With machine learning, the most common principle is to create one program to solve many problems without having the need to be re-written. For a start to machine learning, you first need to train a classifier. A classifier can be considered a function which will need an input and will give an output after the analysis of the input. As per the principle of machine learning, the user need not write the classifier again and again. The technique to write classifier automatically is called Supervised Learning. Supervised Learning begins with examples of the problem you want to resolve. Before digging more into the coding stuff for machine learning, you need to have an environment setup.
For my study of Machine Learning, I have used Python with a bunch of libraries. R is another powerful tool to start with machine learning. To install and have the basic setup of environment for machine learning, it is important to proceed with the installation of Python and R with all the required libraries. A library is a set of functions that can be imported into our code and are ready to be used.
Python VS R
Many people have the very basic confusion in selecting between Python and R. In my viewpoint, both of them are different. R is better for some fields of Machine Learning whereas Python is better for some other fields of machine learning. It depends on what and how you want to do. For example, Python is much better for the field of Deep Learning while R is better for Simple Machine Learning. For me, I have better hands-on in Python compared to R, so I have a slight preference for Python than R. Learning both is a good thing, however, you can choose any of them and start machine learning.
To have the environment for Python, I had installed Anaconda. Anaconda is basically an open source distribution of Python along will most of its packages(or libraries). The latest version of Anaconda with Python can be downloaded from the below link.

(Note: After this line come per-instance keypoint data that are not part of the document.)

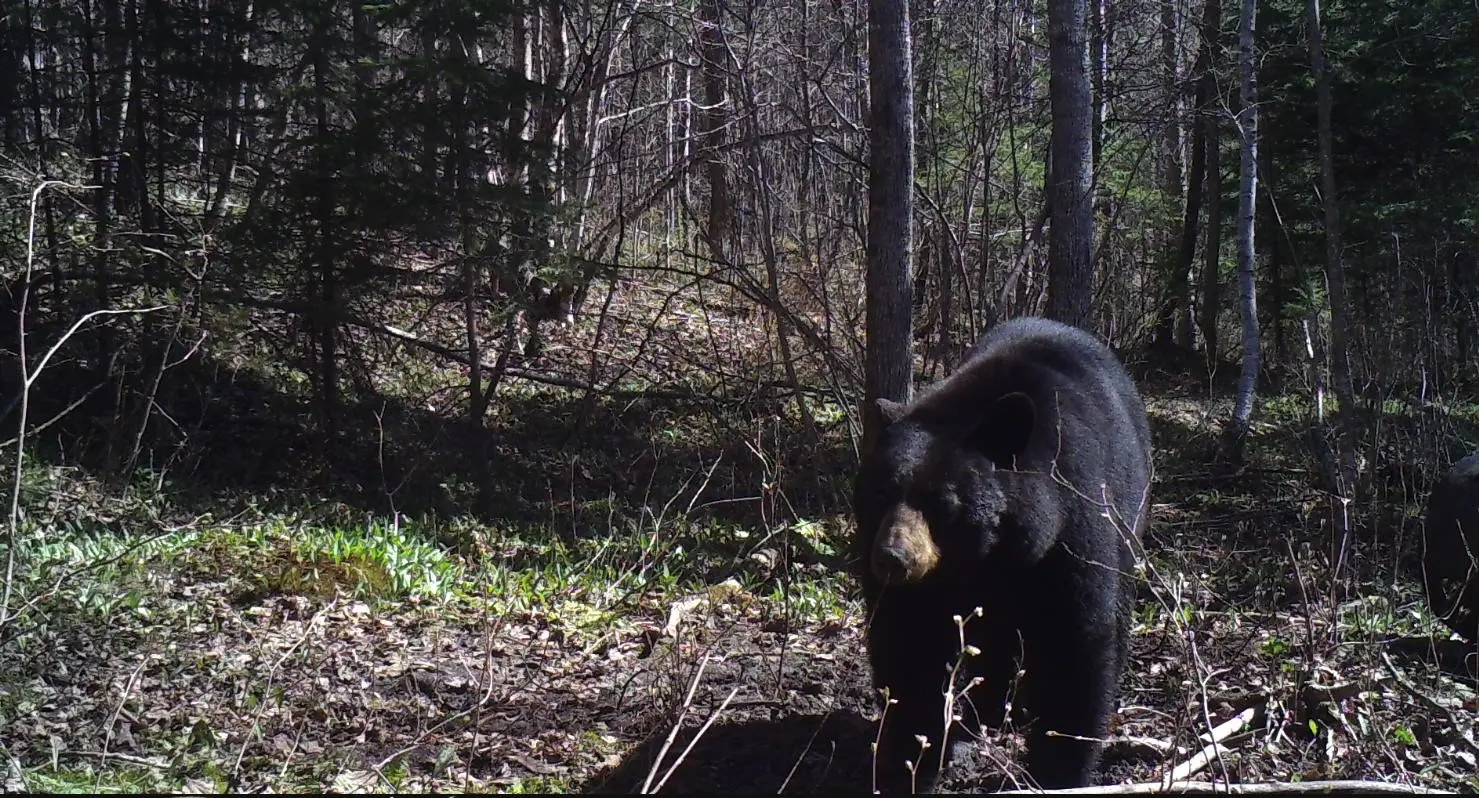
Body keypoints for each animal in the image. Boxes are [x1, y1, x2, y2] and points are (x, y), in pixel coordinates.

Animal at [851, 316, 1153, 794]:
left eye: (940, 501)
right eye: (882, 491)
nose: (892, 558)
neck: (985, 560)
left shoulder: (1070, 534)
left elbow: (1076, 646)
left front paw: (1061, 771)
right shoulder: (918, 591)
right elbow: (907, 647)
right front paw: (906, 761)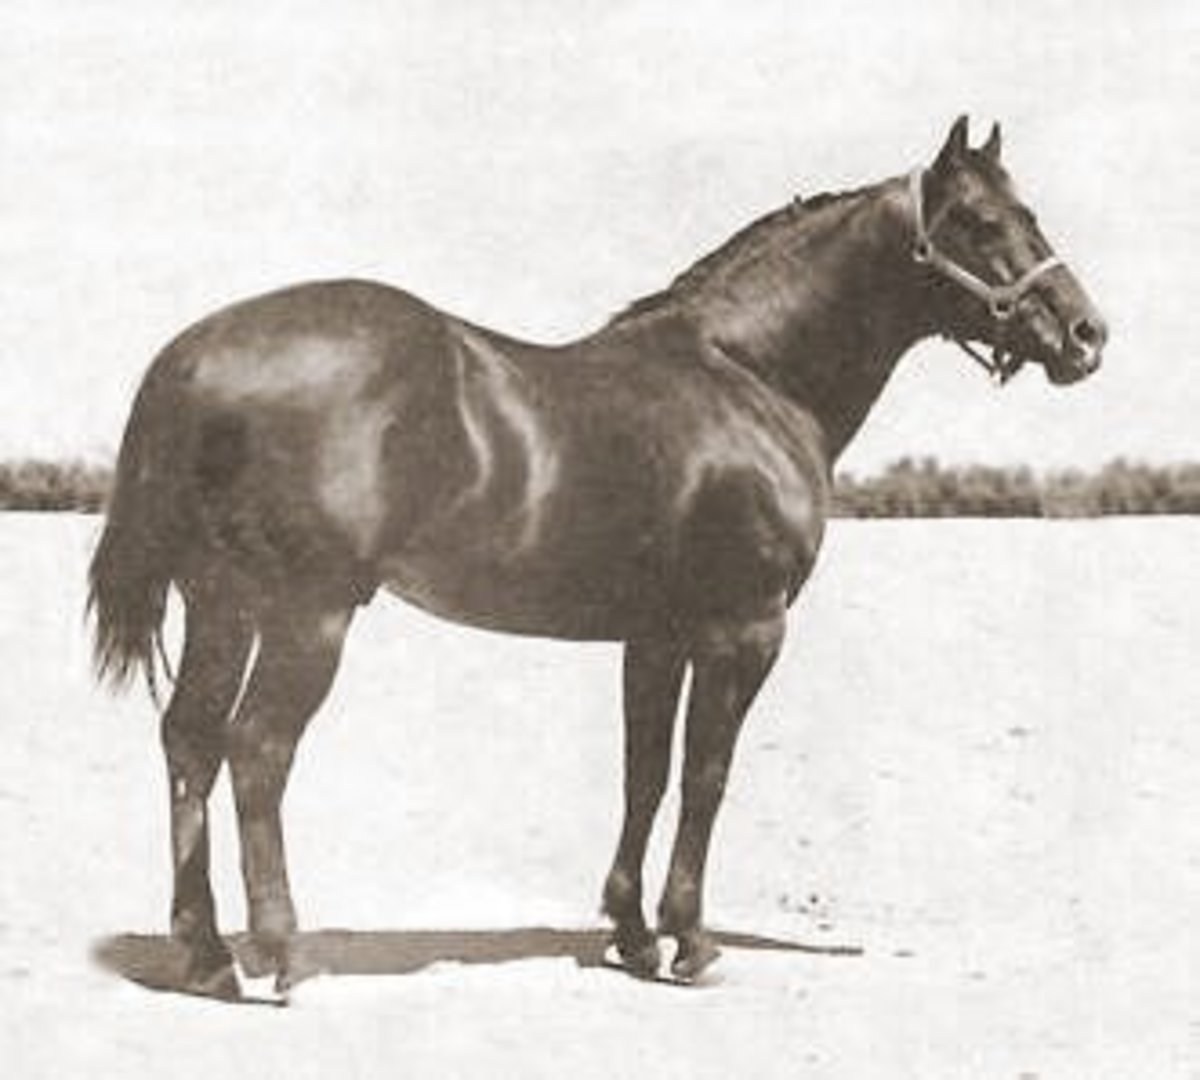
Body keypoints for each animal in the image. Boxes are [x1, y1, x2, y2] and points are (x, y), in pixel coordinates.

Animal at [89, 117, 1107, 999]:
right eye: (982, 222)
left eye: (1028, 213)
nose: (1087, 335)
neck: (749, 375)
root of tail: (196, 354)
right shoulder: (745, 629)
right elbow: (706, 776)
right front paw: (692, 942)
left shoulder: (657, 635)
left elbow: (643, 772)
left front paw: (633, 934)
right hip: (310, 613)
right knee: (257, 750)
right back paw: (282, 951)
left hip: (224, 603)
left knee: (190, 740)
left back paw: (208, 955)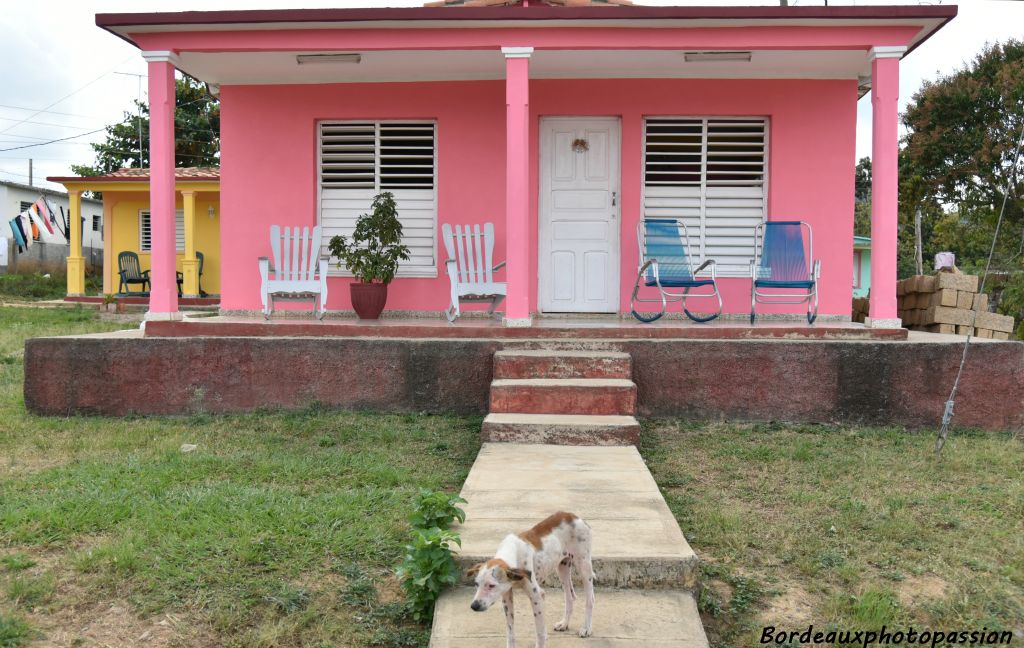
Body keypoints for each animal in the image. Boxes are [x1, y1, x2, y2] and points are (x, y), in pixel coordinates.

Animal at [464, 509, 593, 646]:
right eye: (476, 584)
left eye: (491, 585)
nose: (474, 606)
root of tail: (573, 516)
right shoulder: (506, 596)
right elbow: (510, 632)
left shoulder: (537, 596)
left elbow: (540, 632)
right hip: (562, 568)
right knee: (569, 597)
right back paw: (564, 624)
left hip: (584, 567)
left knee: (590, 599)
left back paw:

You can go ahead and download the latest version of Anaconda, however, I have used Anaconda3 version 4.2.0 with Python 3.5. You can also download and install the same version as I have installed.
Once you have downloaded and installed Anaconda, directly search for Spyder and your Python environment is ready. You can also open Anaconda navigator from Start, and then click on Spyder to get the Python environment.
This is what the Spyder window looks like :
All basic required libraries for machine learning in Python like Scikit-learn, numpy, matplotlib, etc are included in Anaconda by default. Once you have installed Anaconda, you are all set to start your code in Python for machine learning.